Morris challenges many tenets of conventional financial wisdom and practice, delivering well-placed punches, often with an element of humor. He starts with some flawed assumptions, such as that the markets are efficient, investors are rational, returns are random and normally distributed, alpha and beta are independent of correlation, and volatility is risk. And even though (and perhaps because) his own formal education was in aerospace engineering, he decries the insane overuse of advanced mathematics, “usually in the form of partial differential equations,” in financial papers, “more often than not just to hide an intellectual void.” (pp. 65-66)

He offers up some compelling images. For example, he writes: “When the market starts to decline significantly it is not the same as when someone yells ‘fire’ in a theater. In a theater everyone is running for the exits. In a big decline in the market, you can run for the exits, but first you have to find someone to replace you—you must find a buyer. Big difference!” (p. 138)

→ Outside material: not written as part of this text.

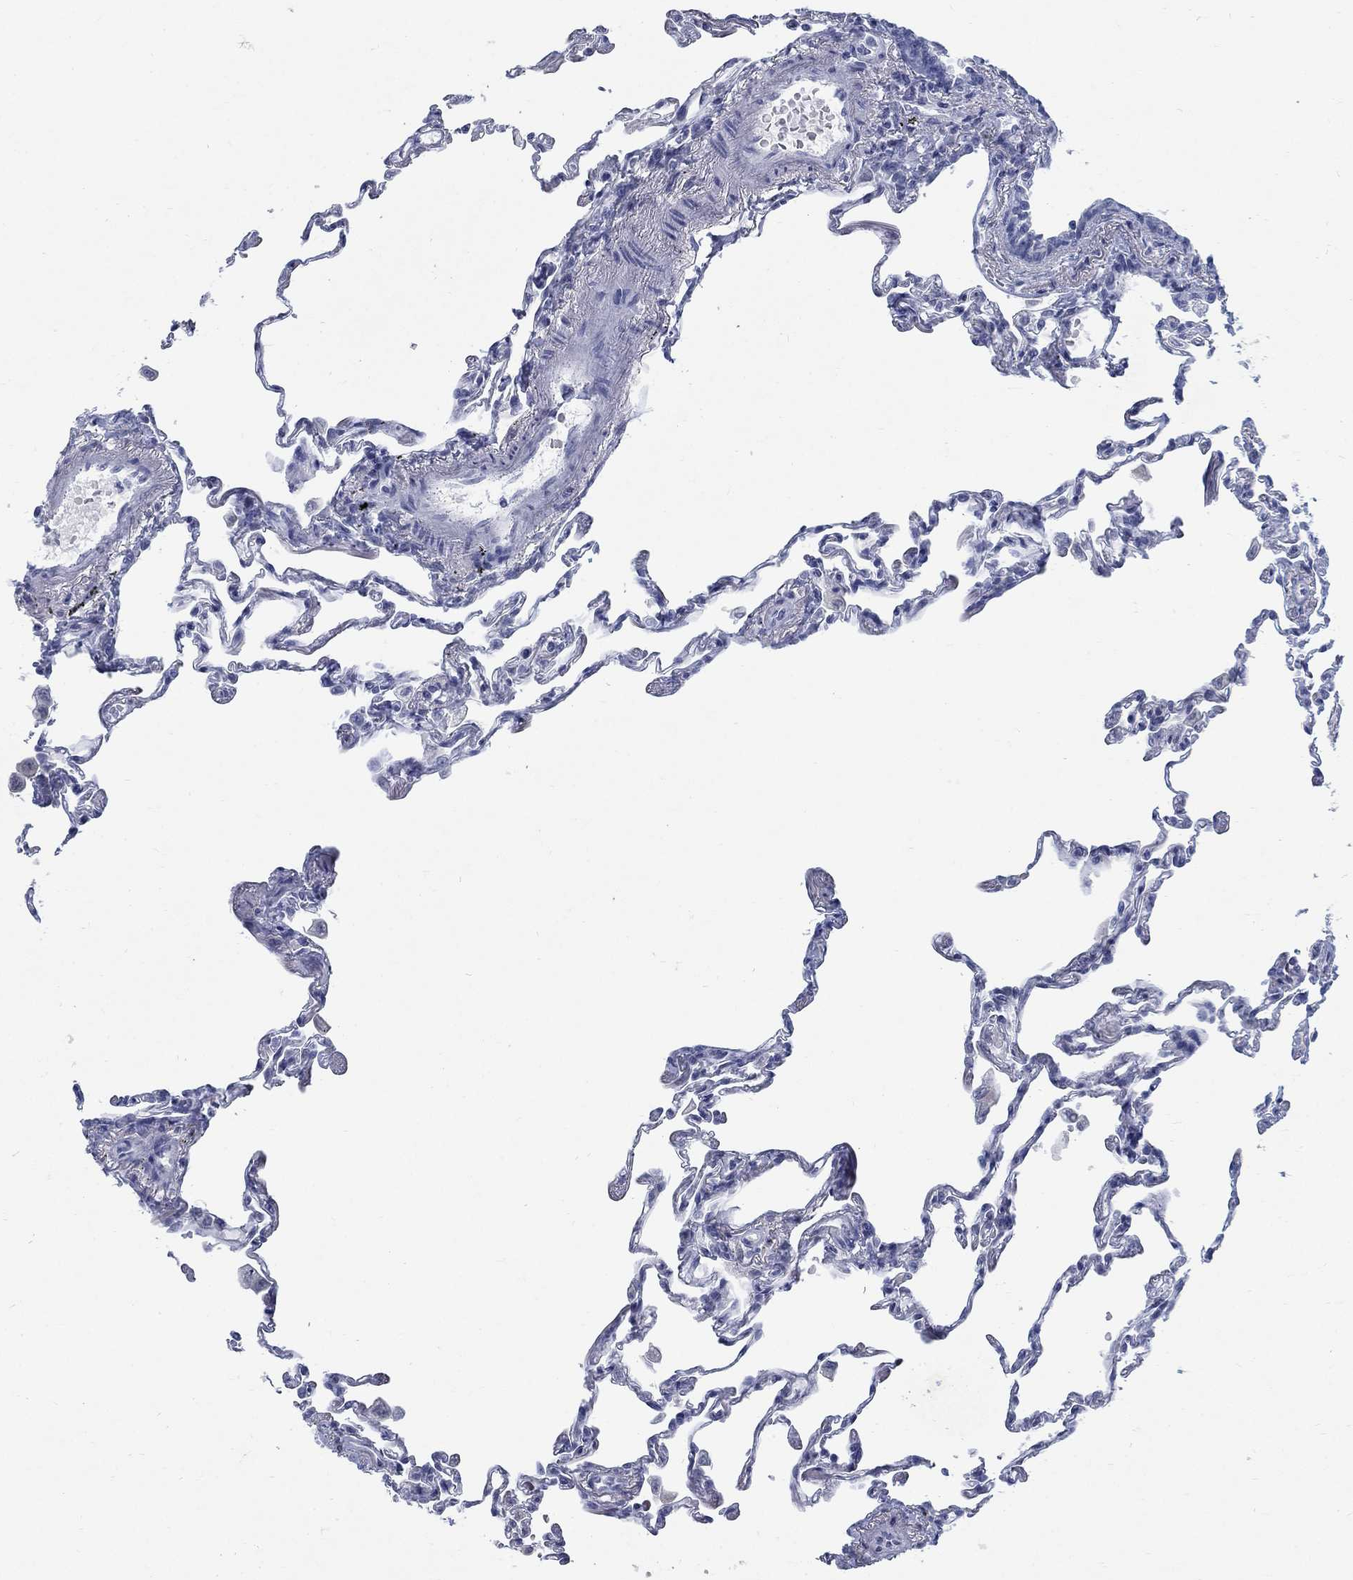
{"staining": {"intensity": "negative", "quantity": "none", "location": "none"}, "tissue": "lung", "cell_type": "Alveolar cells", "image_type": "normal", "snomed": [{"axis": "morphology", "description": "Normal tissue, NOS"}, {"axis": "topography", "description": "Lung"}], "caption": "High power microscopy photomicrograph of an immunohistochemistry image of unremarkable lung, revealing no significant expression in alveolar cells.", "gene": "RFTN2", "patient": {"sex": "female", "age": 57}}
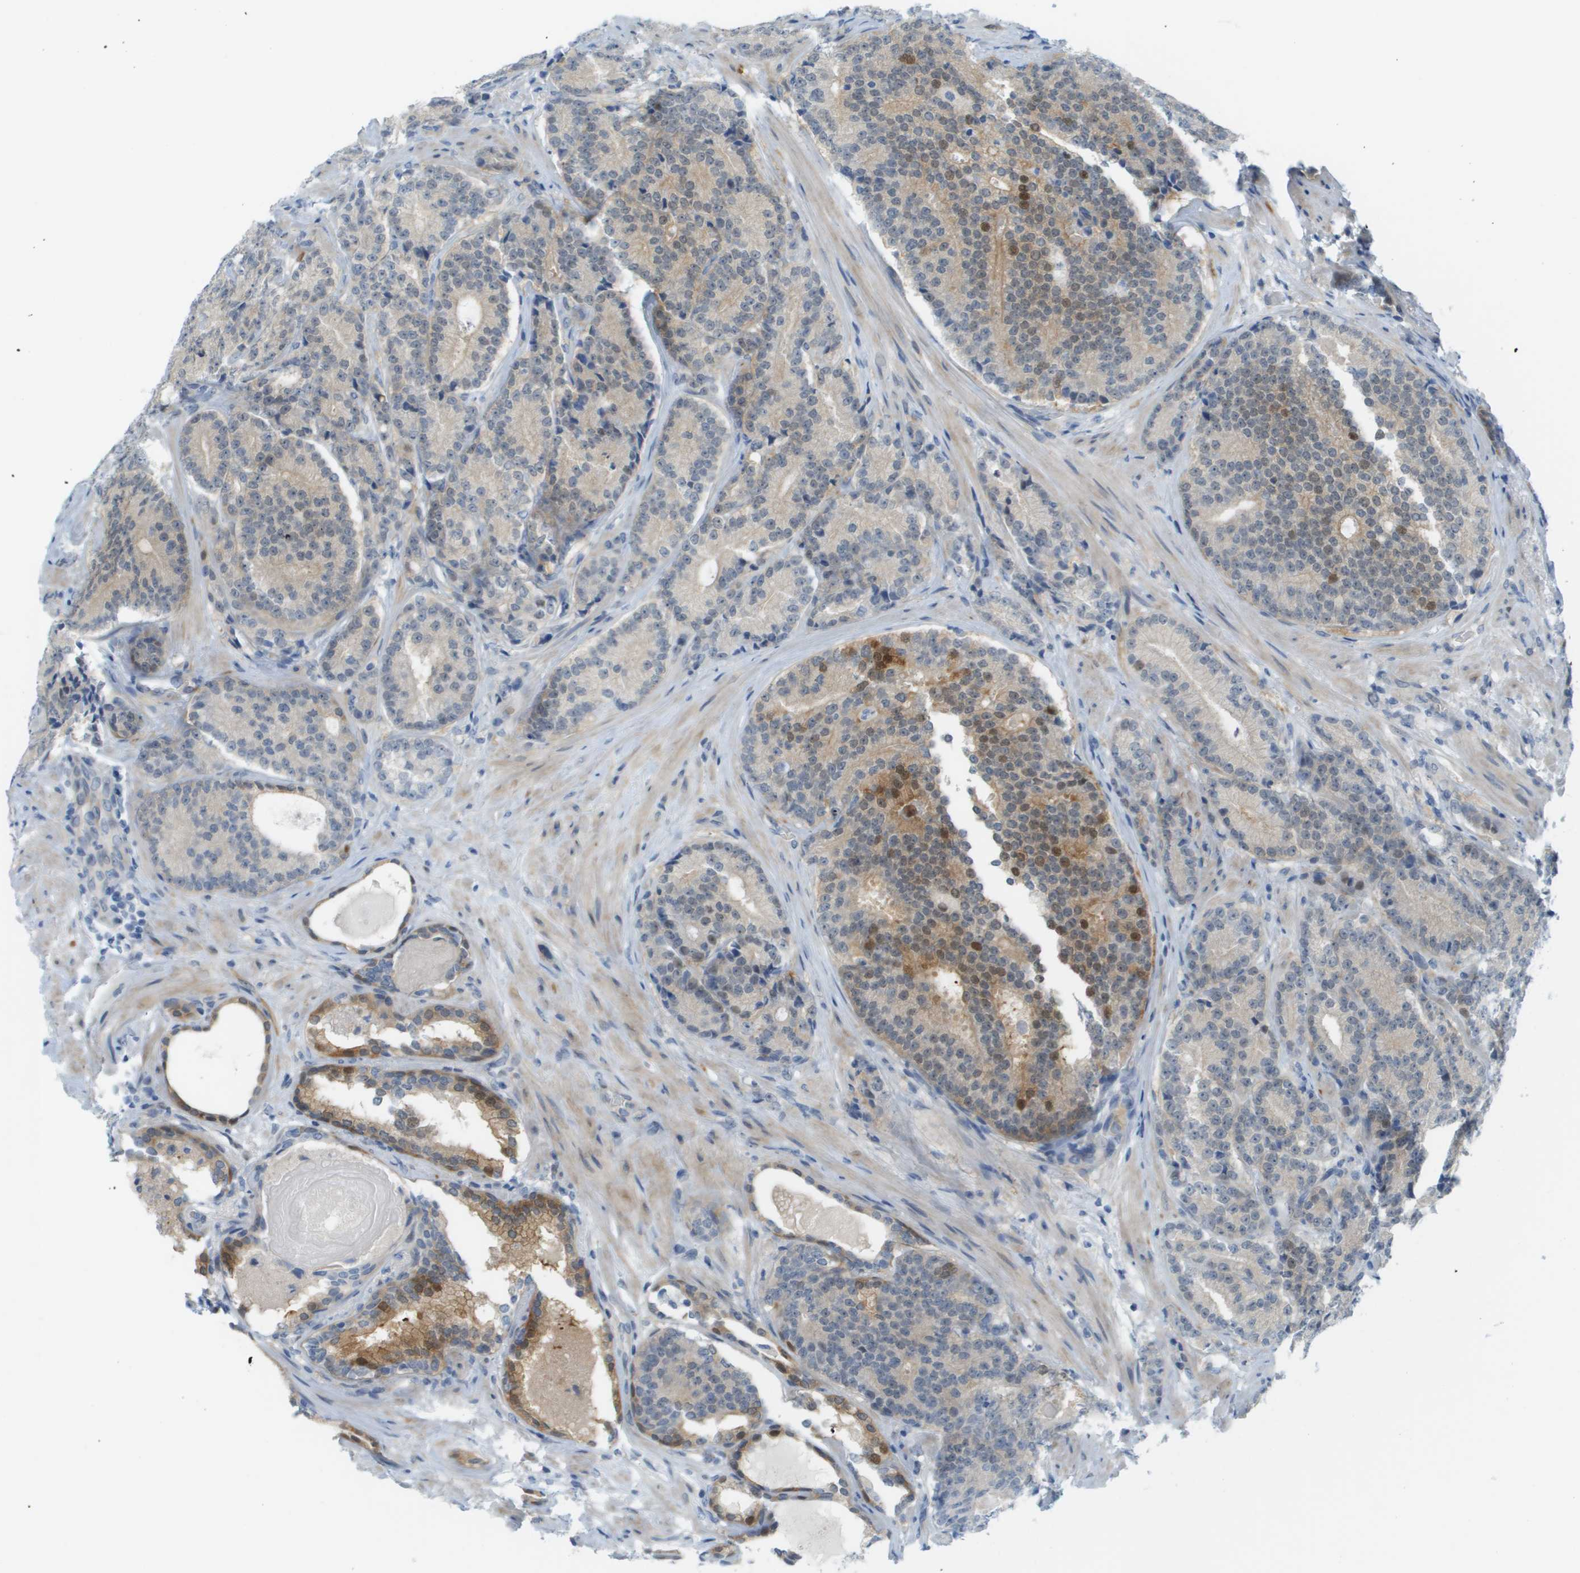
{"staining": {"intensity": "weak", "quantity": "<25%", "location": "cytoplasmic/membranous"}, "tissue": "prostate cancer", "cell_type": "Tumor cells", "image_type": "cancer", "snomed": [{"axis": "morphology", "description": "Adenocarcinoma, High grade"}, {"axis": "topography", "description": "Prostate"}], "caption": "There is no significant expression in tumor cells of prostate adenocarcinoma (high-grade).", "gene": "CUL9", "patient": {"sex": "male", "age": 61}}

For Morris, technical analysis is “much more art than science; the science part is more related to the process of research than the actual analysis.”(p. 148) He is no fan of Fibonacci numbers, which he considers so much numerology. “As far as Elliott Wave theory goes, there are often so many complications and conditions introduced into using this type of analysis, that it is incapable of being proved wrong. Sometimes I think it gets adjusted more often than earnings estimates.” (p. 150) Seasonality doesn’t fare much better. He suggests that “seasonality is a perfect example of observable information; you just can’t make a trading decision based on it. … [I]nvesting decisions based solely on statistical evidence are unsound.” (pp. 156-57)

What Morris offers the technically inclined investor is research using a simple process of filtered waves and time to determine market trend, guidelines for selecting securities to buy, and a way to measure market risk. He spells all this out in great detail, with supporting evidence. He does not offer the system. Instead, he provides guidelines on how to set parameters that best meet an individual’s goals. The investor who follows a good system will have a major advantage over most folks who are invested in the market. As Morris writes, “a rules-based model along with the discipline to follow it will help remove the human subjectivity and those horrible human emotions that we all have.” (p. 399)

Morris’s own list of ten investing rules starts with an admonition to turn off the TV. He continues: “Develop a simple process, one that you can explain to anyone…. Create a security selection process based on momentum. Devise a simple set of prudent and reasonable rules and guidelines. Follow your process with discipline; without it, you will fail.” (p. 403)

Sounds deceptively easy and perhaps a bit vague, but Investing with the Trend is neither. It’s a first-rate account of how to develop a custom-fit trading model.